Letter from: Anonymous
Hey, So I have a problem with a relationship that I have been in for about 8 months. I have never really dated before, mostly I just spend a lot of time with friends, some of them, in the past I have felt slightly attracted to, others I haven’t, but the feelings go away as soon as I tell them what I feel. However I recently started “dating” this girl, I don’t know if I consider myself a lesbian or not, but this relationship happens to be with a girl.
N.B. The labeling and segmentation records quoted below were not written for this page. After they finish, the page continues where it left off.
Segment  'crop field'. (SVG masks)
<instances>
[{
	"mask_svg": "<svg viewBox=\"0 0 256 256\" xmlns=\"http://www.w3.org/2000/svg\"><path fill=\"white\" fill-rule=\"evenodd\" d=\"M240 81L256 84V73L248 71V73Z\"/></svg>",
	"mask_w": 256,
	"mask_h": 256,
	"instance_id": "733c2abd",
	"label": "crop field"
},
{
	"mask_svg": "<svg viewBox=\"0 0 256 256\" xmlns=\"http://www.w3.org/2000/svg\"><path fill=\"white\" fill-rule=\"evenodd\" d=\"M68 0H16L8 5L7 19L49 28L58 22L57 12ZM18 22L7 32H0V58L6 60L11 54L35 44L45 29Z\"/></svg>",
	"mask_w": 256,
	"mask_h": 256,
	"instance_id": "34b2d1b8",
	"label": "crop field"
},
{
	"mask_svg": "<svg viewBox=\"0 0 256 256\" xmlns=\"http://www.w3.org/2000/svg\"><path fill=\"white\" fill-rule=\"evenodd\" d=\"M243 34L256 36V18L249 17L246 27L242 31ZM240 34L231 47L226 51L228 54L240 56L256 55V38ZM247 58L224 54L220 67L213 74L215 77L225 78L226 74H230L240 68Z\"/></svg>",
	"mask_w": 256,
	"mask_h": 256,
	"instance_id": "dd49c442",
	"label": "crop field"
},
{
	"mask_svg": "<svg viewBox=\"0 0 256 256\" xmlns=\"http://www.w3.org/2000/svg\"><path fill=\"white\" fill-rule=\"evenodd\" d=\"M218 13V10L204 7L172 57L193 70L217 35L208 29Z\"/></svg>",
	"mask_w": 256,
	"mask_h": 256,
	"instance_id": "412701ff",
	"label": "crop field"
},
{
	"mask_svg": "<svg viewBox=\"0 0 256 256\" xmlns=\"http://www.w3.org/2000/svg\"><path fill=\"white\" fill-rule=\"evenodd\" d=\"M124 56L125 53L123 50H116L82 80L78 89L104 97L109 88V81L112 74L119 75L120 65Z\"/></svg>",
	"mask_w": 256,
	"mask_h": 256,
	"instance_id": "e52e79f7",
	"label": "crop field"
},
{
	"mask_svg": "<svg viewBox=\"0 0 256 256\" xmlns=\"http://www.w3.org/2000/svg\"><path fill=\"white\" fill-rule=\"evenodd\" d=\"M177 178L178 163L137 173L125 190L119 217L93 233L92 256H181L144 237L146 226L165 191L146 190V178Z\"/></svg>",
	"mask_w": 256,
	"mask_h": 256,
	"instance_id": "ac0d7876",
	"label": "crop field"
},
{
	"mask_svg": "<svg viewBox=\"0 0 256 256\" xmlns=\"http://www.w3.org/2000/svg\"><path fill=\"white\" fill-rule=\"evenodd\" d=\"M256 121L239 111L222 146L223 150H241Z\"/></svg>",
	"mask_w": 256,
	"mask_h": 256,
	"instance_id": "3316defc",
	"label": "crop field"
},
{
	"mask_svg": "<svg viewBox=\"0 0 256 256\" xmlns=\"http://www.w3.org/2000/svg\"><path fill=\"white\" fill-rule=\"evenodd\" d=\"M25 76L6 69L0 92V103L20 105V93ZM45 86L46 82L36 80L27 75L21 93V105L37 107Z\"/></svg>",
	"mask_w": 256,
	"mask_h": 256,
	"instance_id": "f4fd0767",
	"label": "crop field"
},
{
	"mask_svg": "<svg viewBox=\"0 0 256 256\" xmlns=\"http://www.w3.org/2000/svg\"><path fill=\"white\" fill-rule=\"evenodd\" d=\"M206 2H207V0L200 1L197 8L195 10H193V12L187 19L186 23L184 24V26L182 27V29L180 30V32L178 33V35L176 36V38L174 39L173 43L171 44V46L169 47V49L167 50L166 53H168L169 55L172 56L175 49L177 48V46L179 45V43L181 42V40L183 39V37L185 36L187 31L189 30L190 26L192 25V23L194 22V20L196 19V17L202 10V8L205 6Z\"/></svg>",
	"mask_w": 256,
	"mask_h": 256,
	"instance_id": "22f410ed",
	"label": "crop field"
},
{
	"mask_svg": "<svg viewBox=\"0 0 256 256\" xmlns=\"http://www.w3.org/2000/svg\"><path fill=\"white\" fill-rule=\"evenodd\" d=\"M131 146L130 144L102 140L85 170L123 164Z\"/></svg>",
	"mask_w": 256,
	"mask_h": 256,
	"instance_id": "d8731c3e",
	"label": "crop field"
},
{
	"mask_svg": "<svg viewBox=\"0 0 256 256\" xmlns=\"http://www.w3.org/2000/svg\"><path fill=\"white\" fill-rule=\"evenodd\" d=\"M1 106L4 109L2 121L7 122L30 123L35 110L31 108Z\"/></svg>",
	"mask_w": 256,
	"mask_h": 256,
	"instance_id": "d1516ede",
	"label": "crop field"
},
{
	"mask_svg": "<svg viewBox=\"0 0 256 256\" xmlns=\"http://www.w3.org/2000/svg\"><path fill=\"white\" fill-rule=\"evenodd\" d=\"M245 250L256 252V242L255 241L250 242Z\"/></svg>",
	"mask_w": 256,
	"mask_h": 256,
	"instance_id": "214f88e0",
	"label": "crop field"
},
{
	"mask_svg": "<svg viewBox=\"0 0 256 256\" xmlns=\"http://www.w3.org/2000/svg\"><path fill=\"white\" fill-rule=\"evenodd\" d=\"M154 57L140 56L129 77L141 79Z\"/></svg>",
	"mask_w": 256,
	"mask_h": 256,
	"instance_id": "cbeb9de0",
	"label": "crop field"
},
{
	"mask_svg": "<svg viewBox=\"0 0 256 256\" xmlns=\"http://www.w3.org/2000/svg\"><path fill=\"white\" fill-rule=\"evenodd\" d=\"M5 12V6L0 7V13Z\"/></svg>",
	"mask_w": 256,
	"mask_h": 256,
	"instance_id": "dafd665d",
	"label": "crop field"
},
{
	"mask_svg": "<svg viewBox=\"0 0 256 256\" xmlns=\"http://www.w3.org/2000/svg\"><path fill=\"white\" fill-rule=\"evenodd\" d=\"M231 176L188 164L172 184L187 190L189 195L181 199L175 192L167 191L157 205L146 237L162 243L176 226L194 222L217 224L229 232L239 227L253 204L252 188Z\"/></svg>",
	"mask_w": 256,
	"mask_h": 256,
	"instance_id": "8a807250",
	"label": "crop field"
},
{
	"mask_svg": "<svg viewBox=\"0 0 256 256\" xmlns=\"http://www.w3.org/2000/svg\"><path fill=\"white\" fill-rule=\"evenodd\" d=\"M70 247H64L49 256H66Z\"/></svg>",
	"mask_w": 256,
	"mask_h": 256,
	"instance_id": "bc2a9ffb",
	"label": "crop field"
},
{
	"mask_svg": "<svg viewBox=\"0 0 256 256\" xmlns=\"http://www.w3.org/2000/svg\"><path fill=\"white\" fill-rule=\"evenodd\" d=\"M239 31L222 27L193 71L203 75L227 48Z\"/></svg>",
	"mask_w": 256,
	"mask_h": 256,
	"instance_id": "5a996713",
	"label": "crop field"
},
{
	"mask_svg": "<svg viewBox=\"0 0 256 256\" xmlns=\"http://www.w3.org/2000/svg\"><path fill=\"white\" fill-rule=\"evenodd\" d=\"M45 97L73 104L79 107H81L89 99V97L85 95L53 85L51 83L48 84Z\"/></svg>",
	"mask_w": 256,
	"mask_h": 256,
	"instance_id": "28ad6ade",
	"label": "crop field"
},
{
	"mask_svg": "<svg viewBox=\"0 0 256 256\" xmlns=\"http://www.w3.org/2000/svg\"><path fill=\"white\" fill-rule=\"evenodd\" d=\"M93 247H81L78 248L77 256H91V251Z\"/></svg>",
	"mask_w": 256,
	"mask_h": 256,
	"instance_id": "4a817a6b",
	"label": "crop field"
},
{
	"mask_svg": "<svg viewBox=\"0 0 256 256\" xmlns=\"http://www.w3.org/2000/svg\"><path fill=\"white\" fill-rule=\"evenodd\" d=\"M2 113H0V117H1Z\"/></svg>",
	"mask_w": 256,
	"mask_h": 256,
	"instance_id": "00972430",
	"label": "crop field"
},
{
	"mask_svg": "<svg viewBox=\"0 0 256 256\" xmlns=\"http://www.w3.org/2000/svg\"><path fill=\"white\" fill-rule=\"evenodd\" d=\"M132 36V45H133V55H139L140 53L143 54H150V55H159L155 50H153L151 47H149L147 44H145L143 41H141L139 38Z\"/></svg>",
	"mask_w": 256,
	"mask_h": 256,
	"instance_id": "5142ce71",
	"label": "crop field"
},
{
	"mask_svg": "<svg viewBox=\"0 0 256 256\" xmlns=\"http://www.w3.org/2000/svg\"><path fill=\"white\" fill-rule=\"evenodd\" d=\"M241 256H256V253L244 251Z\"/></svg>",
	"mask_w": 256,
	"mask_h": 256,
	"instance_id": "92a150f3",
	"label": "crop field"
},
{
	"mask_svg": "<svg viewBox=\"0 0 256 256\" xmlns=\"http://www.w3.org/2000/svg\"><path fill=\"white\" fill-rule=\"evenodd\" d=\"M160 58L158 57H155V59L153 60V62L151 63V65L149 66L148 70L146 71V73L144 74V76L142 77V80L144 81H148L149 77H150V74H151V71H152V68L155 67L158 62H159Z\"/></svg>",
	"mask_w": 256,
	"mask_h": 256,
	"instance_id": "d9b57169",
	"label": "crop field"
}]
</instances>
I haven’t told my parents because they are without a doubt the most homophobic people on the face of this planet. So, while I have been having a good time with her, she just sat me down a few days ago and told me that she wants to have a sex change, but still wants to be with me. I am not apposed to being with a guy, it’s just that I fell for her, one of the reasons being that she is a girl. Along with trying to figure out who I am as a teenager, I don’t know what to do about this. I can’t really talk to my friends about this, but I saw this “ask Annabelle” part of your website and figured that you might be able to shoot some advice my way. Thank you for taking the time to read this, it means a lot.
Being a teenager in your first relationship is always a bit perplexing, but you seem to have the added pressure of being in a lesbian relationship, with parents who are intolerant of queer dynamics, while learning that your girlfriend may actually prefer to be your boyfriend, and still trying to figure out your own sexual orientation. I agree that this is a lot for a teenager to process! First off, although being able label oneself as being straight, gay, lesbian, or bisexual sometimes helps to clear some of the confusion, you are still at a point in your life where you are still figuring that all out, so I encourage you to take some time to process all that is happening before you try to decide whether you are attracted to men, women, or both. Secondly, some people believe that gender and sexuality are different things. As you stated, one of the reasons that you are attracted this particular person is because she is female. Although you are not “opposed” to being with a guy, is a trans-queer relationship one that you can potentially see yourself in? This is a very dynamic topic, and, unfortunately, one that is too complex to be addressed fully in this column. I strongly encourage you to seek out more information while making your decision. There are great links that may be helpful, such as www.gender.org, which can provide you with a scope of resources. Finally, telling parents about any relationship that they may not approve of can be difficult and scary. I imagine that your parents’ “homophobic” views are contributing to some of your uncertainty given your current situation. I cannot tell you what action to take in regards to how much you chose to share with your parents, but I do encourage you to reach out to friends that will be open to your new relationship. If you feel that you don’t have a good network, seek out community LGBT groups that can provide you with support. I cannot emphasize how important and helpful peer-support is when coming out in a queer-relationship. Good luck!
Thank you so much for this brave letter. Not only are you a teenager in your first relationship, which is its own Everest in itself, but as Liesel said; there seems to be so many other factors stacked on top of that. Figuring out who you are in this world is a very hard thing to begin with. I am still trying to in my late 20’s, and Im sure many of the other readers here who are older are as well still figuring it out. I think that is part of our journey here. I encourage you to pull the focus back onto yourself for a moment. Aside from all the things going on around you, can you think about what it is you want and feel? At your core, what do you feel is your chosen sexuality? Is a transexual relationship something you can see yourself being in long term? Where do you feel you fit in your body, in your home, in your world? I can offer you what has made my journey easier for me. Peer groups, community and support. Surrounding yourself with a peer group you feel comfortable confiding in and being open with makes a huge difference. If you do not currently have one, I encourage you to seek that out or think about opening up to the peer group and/or family you already have. I know this can be scary but it is my experience that the fear of the aftermath of being honest is much greater then the actual reality of what follows. I also encourage you to seek out councilors, and other communities. Like Liesel said; there are great programs that offer free counseling and other great services. I wish you luck.